How does that happen?

It happens through policy. It happens through intention. My grandfather loved Tanzania. After independence, he became a naturalized citizen. My father was born into a young nation that believed in jus soli—the right of the soil. Through our founding fathers, a country was consciously forged from 120 tribes. A union was created with the Zanzibar archipelago—the very land where my grandfather first landed.

Through strong, non-racial, non-tribal policies, where people-centered development was paramount, where beyond the factions of difference, humanity came first.

I stand here as a product of that. So when my mirror stared back, it wasn't just my body, nor my eyes. I saw the abstraction fall away. I saw the lineage of my family and my country. I saw that the accidents of history are not weaknesses; they are the source of our true strength. They are the core message for progress.

Usione Vyaelewa, Vimeumbwa. They don't just float; they've been made. I don't just exist in this time of history; it has been made for me.

PART III: THE CALL (Uhuru na Umoja)

So, is it man that maketh history, or history that maketh man? One thing is sure: we are the creators. We are the resource. We pass through the funnel of space and time, carrying in our DNA the survival, the innovation, the truth, and the ideals of our ancestors.

Africa today has shown that it is a land for all who love it. The cradle of civilization.

To me, as I grew, as I saw the world, I was running towards my purpose. If I am a product of undeniable odds—of men who crossed oceans in canoes, who saw past tribe and religion to build a union—then that same design is in my DNA. It is the design of the country I come from.

And so my call to action is this: The 22nd century must be the century of Africa.

But we must be honest.

Raise your hand if you know you are educated? Raise your hand without shame if you can truly say you're liberated? With true conviction, raise your hand if you believe in yourself? Now… raise them if you believe in your government and if you are attuned to these times…

I wonder… is this the Africa after 60 years of independence? Where is the unification? Where is Nyerere's dream? Where is Nkrumah's soul?

We stand for truth and conviction, knowing there's a deep source that maketh Man, that maketh Us.
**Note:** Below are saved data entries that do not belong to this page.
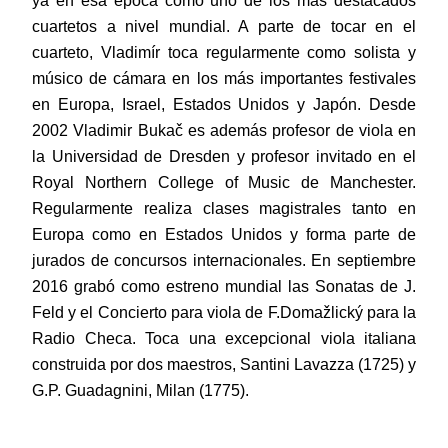
ya en esa época como uno de los más destacados
cuartetos a nivel mundial. A parte de tocar en el
cuarteto, Vladimír toca regularmente como solista y
músico de cámara en los más importantes festivales
en Europa, Israel, Estados Unidos y Japón. Desde
2002 Vladimir Bukač es además profesor de viola en
la Universidad de Dresden y profesor invitado en el
Royal Northern College of Music de Manchester.
Regularmente realiza clases magistrales tanto en
Europa como en Estados Unidos y forma parte de
jurados de concursos internacionales. En septiembre
2016 grabó como estreno mundial las Sonatas de J.
Feld y el Concierto para viola de F.Domažlický para la
Radio Checa. Toca una excepcional viola italiana
construida por dos maestros, Santini Lavazza (1725) y
G.P. Guadagnini, Milan (1775).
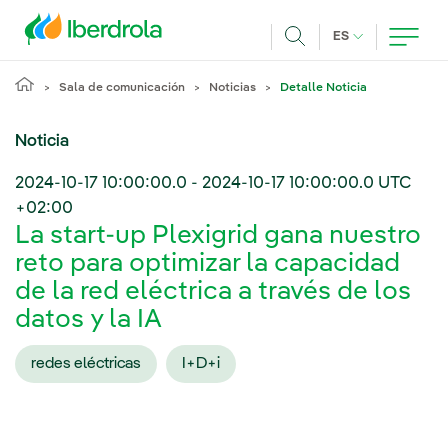
Pasar al contenido principal
IDIOMA ACTUA
ES
Buscar
Sala de comunicación
Noticias
Detalle Noticia
Noticia
2024-10-17 10:00:00.0
-
2024-10-17 10:00:00.0
UTC
+02:00
La start-up Plexigrid gana nuestro
reto para optimizar la capacidad
de la red eléctrica a través de los
datos y la IA
redes eléctricas
I+D+i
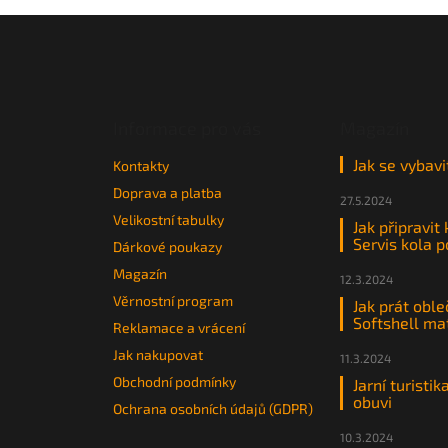
Z
á
p
a
t
Informace pro vás
Magazín
í
Jak se vybavi
Kontakty
Doprava a platba
27.5.2024
Velikostní tabulky
Jak připravit
Servis kola 
Dárkové poukazy
Magazín
12.3.2024
Věrnostní program
Jak prát oble
Softshell ma
Reklamace a vrácení
Jak nakupovat
11.3.2024
Obchodní podmínky
Jarní turistik
obuvi
Ochrana osobních údajů (GDPR)
10.3.2024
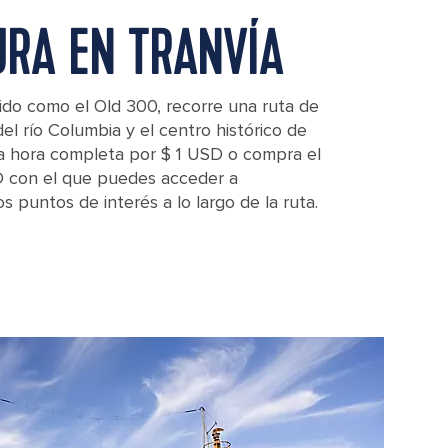
URA EN TRANVÍA
cido como el Old 300, recorre una ruta de
del río Columbia y el centro histórico de
na hora completa por $ 1 USD o compra el
D con el que puedes acceder a
s puntos de interés a lo largo de la ruta.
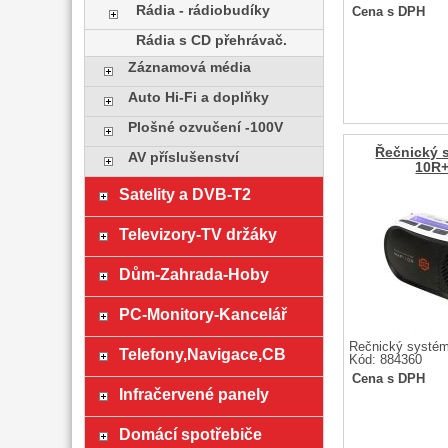
Rádia - rádiobudíky
Cena s DPH
Rádia s CD přehrávač.
Záznamová média
Auto Hi-Fi a doplňky
Plošné ozvučení -100V
Řečnický 
AV příslušenství
10R
Satelity a DVB-T2
Televizory-TV držáky
Dům-Zahrada-Hoby
PC-Monitory-Kancelář
Řečnický systém
Telefony,Navigace,CB
Kód: 884360
Cena s DPH
Infračervené panely
Domácí spotřebiče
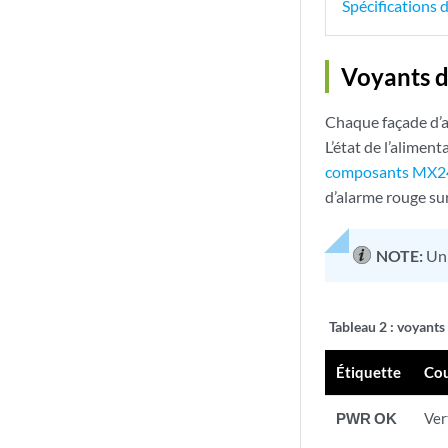
Spécifications 
Voyants 
Chaque façade d’al
L’état de l’alimen
composants MX240 
d’alarme rouge sur 
NOTE:
Un 
Tableau 2 :
voyants
Étiquette
Cou
PWR OK
Ver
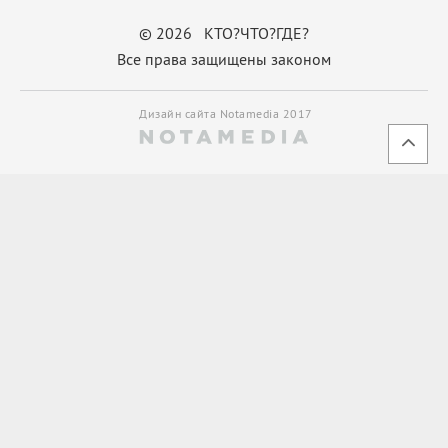
© 2026 КТО?ЧТО?ГДЕ?
Все права защищены законом
Дизайн сайта Notamedia 2017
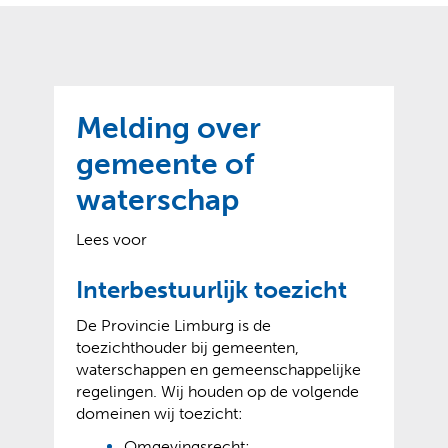
o
t
?
m
k
e
l
a
p
p
a
p
g
Melding over
e
e
n
gemeente of
)
waterschap
Lees voor
Interbestuurlijk toezicht
De Provincie Limburg is de
toezichthouder bij gemeenten,
waterschappen en gemeenschappelijke
regelingen. Wij houden op de volgende
domeinen wij toezicht:
Omgevingsrecht;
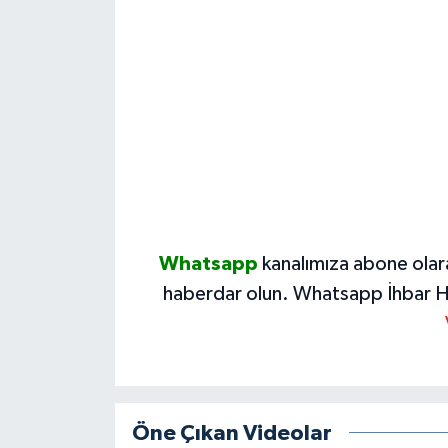
Yerel Yönetimler
DÜNYA
YEREL
Whatsapp
kanalımıza abone olar
haberdar olun.
Whatsapp İhbar H
Öne Çıkan Videolar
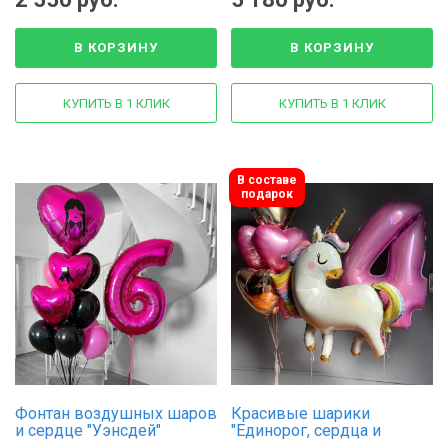
В КОРЗИНУ
В КОРЗИНУ
КУПИТЬ В 1 КЛИК
КУПИТЬ В 1 КЛИК
В составе
подарок
Фонтан воздушных шаров
Красивые шарики
и сердце "Уэнсдей"
"Единорог, сердца и
цифра"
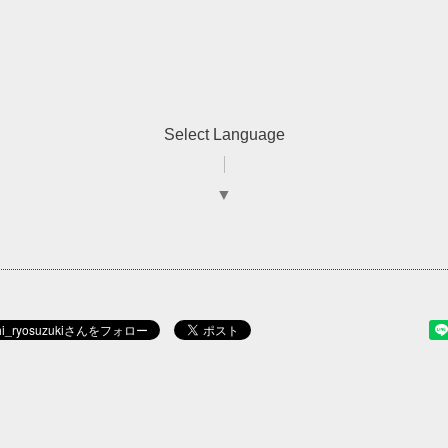
Select Language
▼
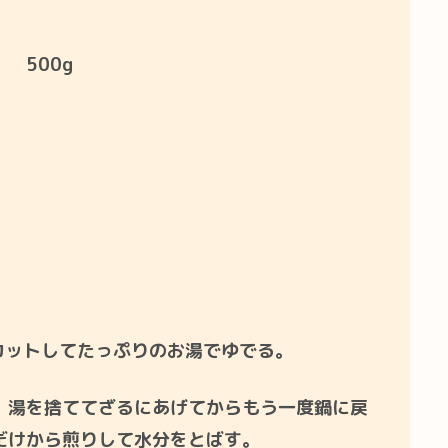
 500g
カットしてたっぷりのお湯でゆでる。
、湯を捨ててざるにあげてからもう一度鍋に戻
だけから煎りして水分をとばす。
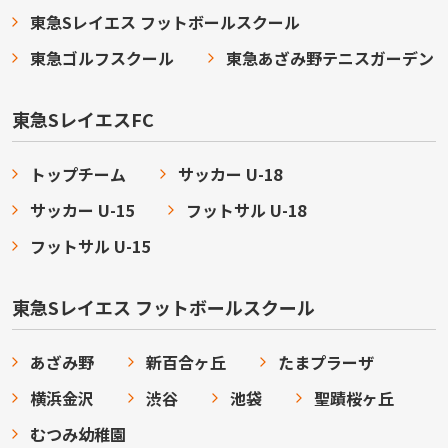
東急Sレイエス フットボールスクール
東急ゴルフスクール
東急あざみ野テニスガーデン
東急SレイエスFC
トップチーム
サッカー U-18
サッカー U-15
フットサル U-18
フットサル U-15
東急Sレイエス フットボールスクール
あざみ野
新百合ヶ丘
たまプラーザ
横浜金沢
渋谷
池袋
聖蹟桜ヶ丘
むつみ幼稚園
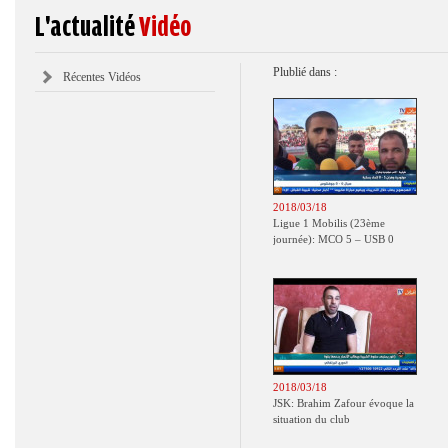
L'actualité
Vidéo
Plublié dans :
Récentes Vidéos
2018/03/18
Ligue 1 Mobilis (23ème
journée): MCO 5 – USB 0
2018/03/18
JSK: Brahim Zafour évoque la
situation du club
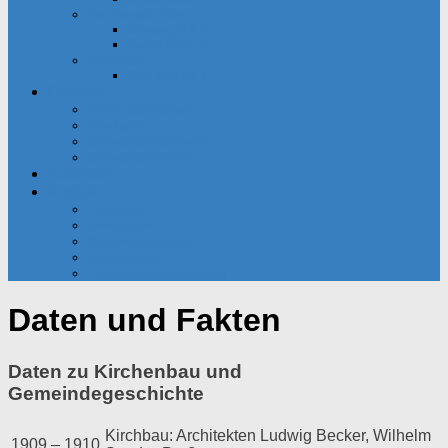
Partnerschaften
Besançon-Kreis
Santa Cristina
Senioren
Seniorenkreis
Dateien
Pfarrnachrichten
Predigten
Gemeindekalender
Gemeindebriefe
Kalender
Kontakt
Pfarrbüro
Seelsorger
Bankverbindung
Impressum
Datenschutzerklärung
Daten und Fakten
Daten zu Kirchenbau und
Gemeindegeschichte
Kirchbau: Architekten Ludwig Becker, Wilhelm
1909 – 1910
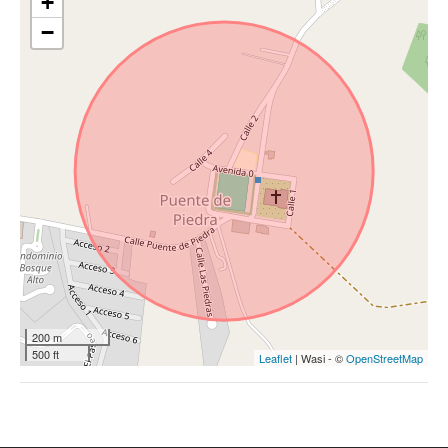
+
−
200 m
500 ft
Leaflet
| Wasi - ©
OpenStreetMap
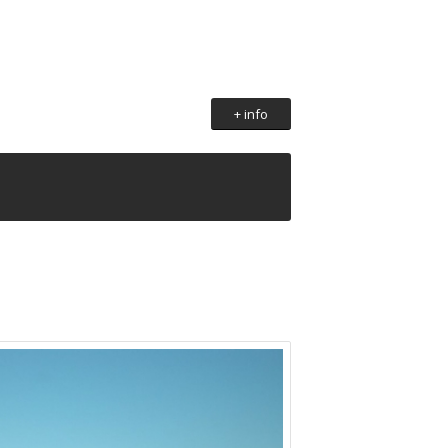
+ info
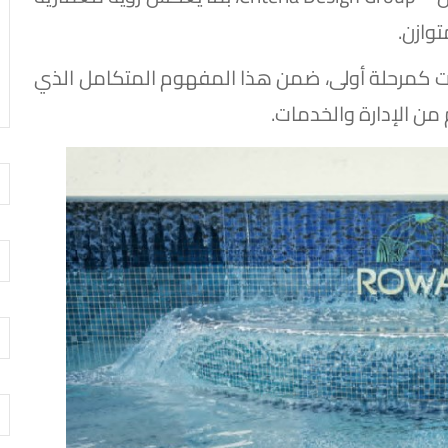
وازن.
ت كمرحلة أولى، ضمن هذا المفهوم المتكامل الذي
ن الإدارة والخدمات.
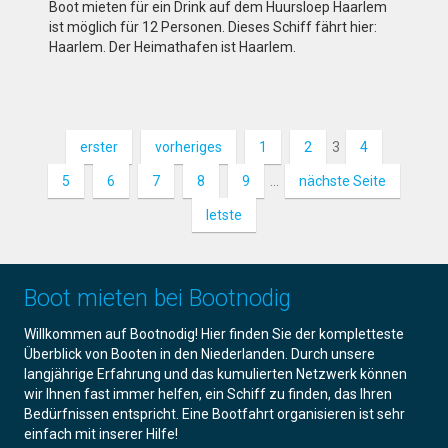
Boot mieten für ein Drink auf dem Huursloep Haarlem
ist möglich für 12 Personen. Dieses Schiff fährt hier:
Haarlem. Der Heimathafen ist Haarlem.
erster
vorheriges
1
2
3
4
5
6
7
8
9
…
nächste Seite
letste
Boot mieten bei Bootnodig
Willkommen auf Bootnodig! Hier finden Sie der kompletteste
Überblick von Booten in den Niederlanden. Durch unsere
langjährige Erfahrung und das kumulierten Netzwerk können
wir Ihnen fast immer helfen, ein Schiff zu finden, das Ihren
Bedürfnissen entspricht. Eine Bootfahrt organisieren ist sehr
einfach mit inserer Hilfe!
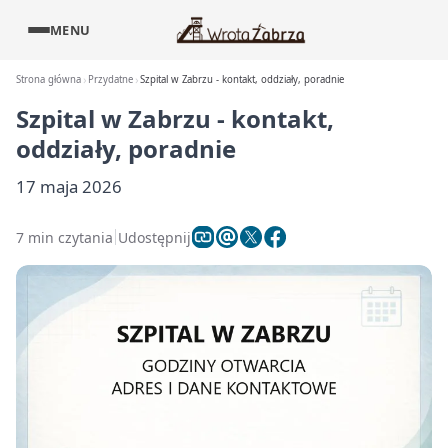
MENU
Strona główna
Przydatne
Szpital w Zabrzu - kontakt, oddziały, poradnie
Szpital w Zabrzu - kontakt,
oddziały, poradnie
17 maja 2026
7 min czytania
Udostępnij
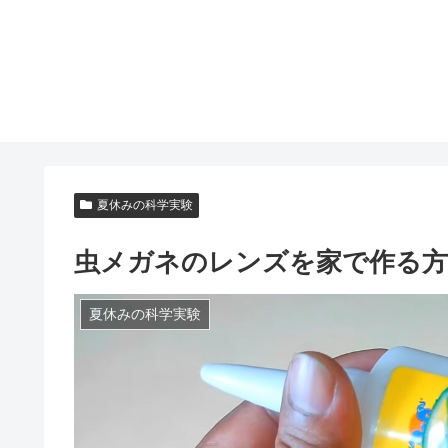
夏休みの科学実験
虫メガネのレンズを家で作る方
夏休みの科学実験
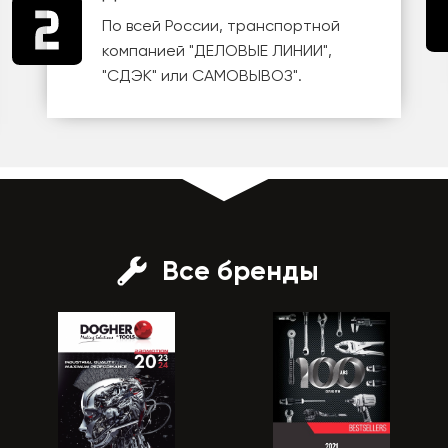
По всей России, транспортной
компанией
"ДЕЛОВЫЕ ЛИНИИ"
,
"СДЭК"
или
САМОВЫВОЗ
".
Все бренды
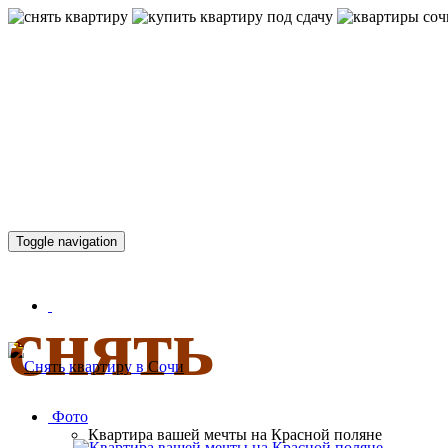
КВАРТИР
Toggle navigation
снять
Фото
Квартира вашей мечты на Красной поляне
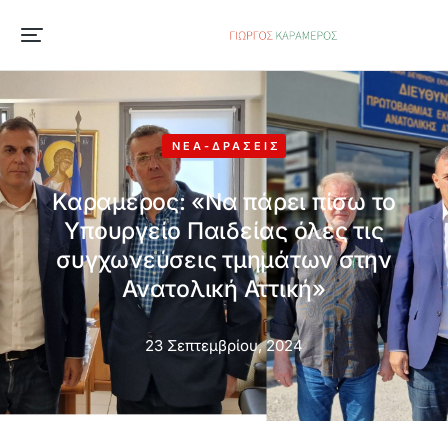
ΝΈΑ-ΔΡΆΣΕΙΣ
Καραμέρος: «Να πάρει πίσω το
Υπουργείο Παιδείας όλες τις
συγχωνεύσεις τμημάτων στην
Ανατολική Αττική»
23 Σεπτεμβρίου, 2024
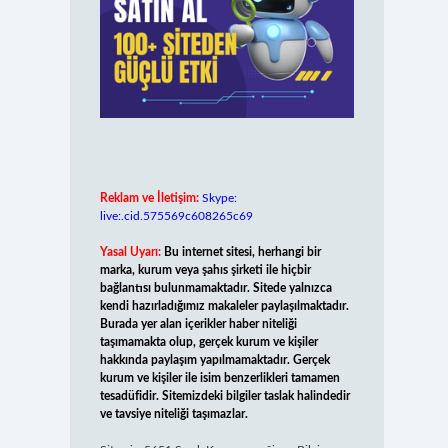
Reklam ve İletişim:
Skype:
live:.cid.575569c608265c69
Yasal Uyarı:
Bu internet sitesi, herhangi bir
marka, kurum veya şahıs şirketi ile hiçbir
bağlantısı bulunmamaktadır. Sitede yalnızca
kendi hazırladığımız makaleler paylaşılmaktadır.
Burada yer alan içerikler haber niteliği
taşımamakta olup, gerçek kurum ve kişiler
hakkında paylaşım yapılmamaktadır. Gerçek
kurum ve kişiler ile isim benzerlikleri tamamen
tesadüfidir. Sitemizdeki bilgiler taslak halindedir
ve tavsiye niteliği taşımazlar.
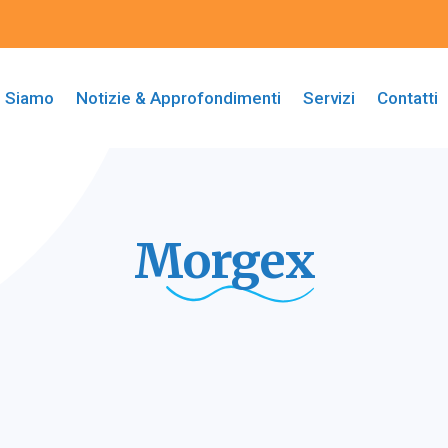
i Siamo
Notizie & Approfondimenti
Servizi
Contatti
Morgex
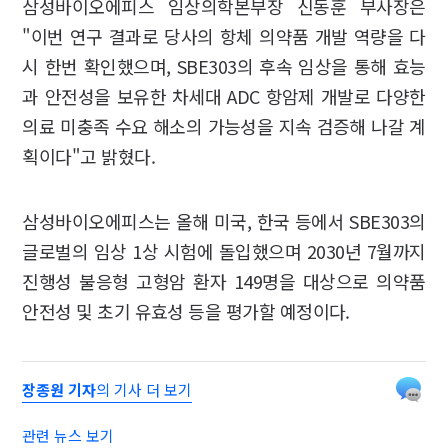
삼성바이오에피스 임상의학본부장 신동훈 부사장은
"이번 연구 결과로 당사의 항체 의약품 개발 역량을 다
시 한번 확인했으며, SBE303의 후속 임상을 통해 효능
과 안전성을 보유한 차세대 ADC 항암제 개발로 다양한
의료 미충족 수요 해소의 가능성을 지속 검증해 나갈 계
획이다"고 밝혔다.
삼성바이오에피스는 올해 미국, 한국 등에서 SBE303의
글로벌의 임상 1상 시험에 돌입했으며 2030년 7월까지
진행성 불응형 고형암 환자 149명을 대상으로 의약품
안전성 및 초기 유효성 등을 평가할 예정이다.
장종원 기자
의 기사 더 보기
관련 뉴스 보기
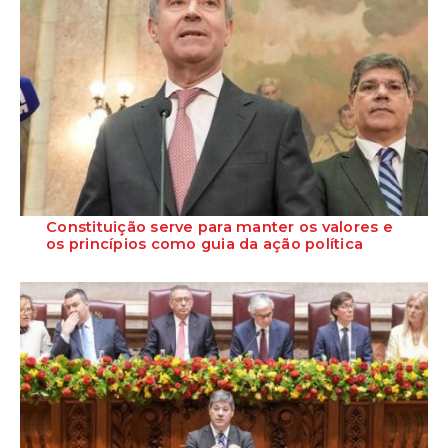
Constituição serve para manter os valores e
os princípios como guia da ação política
O Secretário-Geral do PS, José Luís Carneiro, defendeu que a
mensagem do Presidente da República ...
That maketh Griots. That maketh Africa.

And isn't it our voice that must sound the call?

Fragility exists in our institutions because they are made of human vulnerability. That is why we must build myths—impregnable forces beyond the limitations of our bodies. A new contract to overcome, to polish the soul, and become new forms. The hero archetype. The Warrior Kings and Queens. Even when his body returns to the earth, his myth—the myth of unity—must endure.

This is the progressive mythology we must write: The Myth of One Africa.

So, what's a knife to you?

To me, it is the tool we use to carve out that future. To sculpt the African Renaissance. It is the tool we wield to cut away the chains of the past, the divisions of the present, and to prepare the feast for the future.

We are the wielders. We are the creators.

When the mirror stares back now, the only reflection is Ubuntu realized. It is Nyerere's dream and my grandfather's dream, living in me. It is Uhuru na Umoja—Freedom and Unity.

It is you. It is me. It is us.

Let's be one. Let's unionize as a people. And let's build.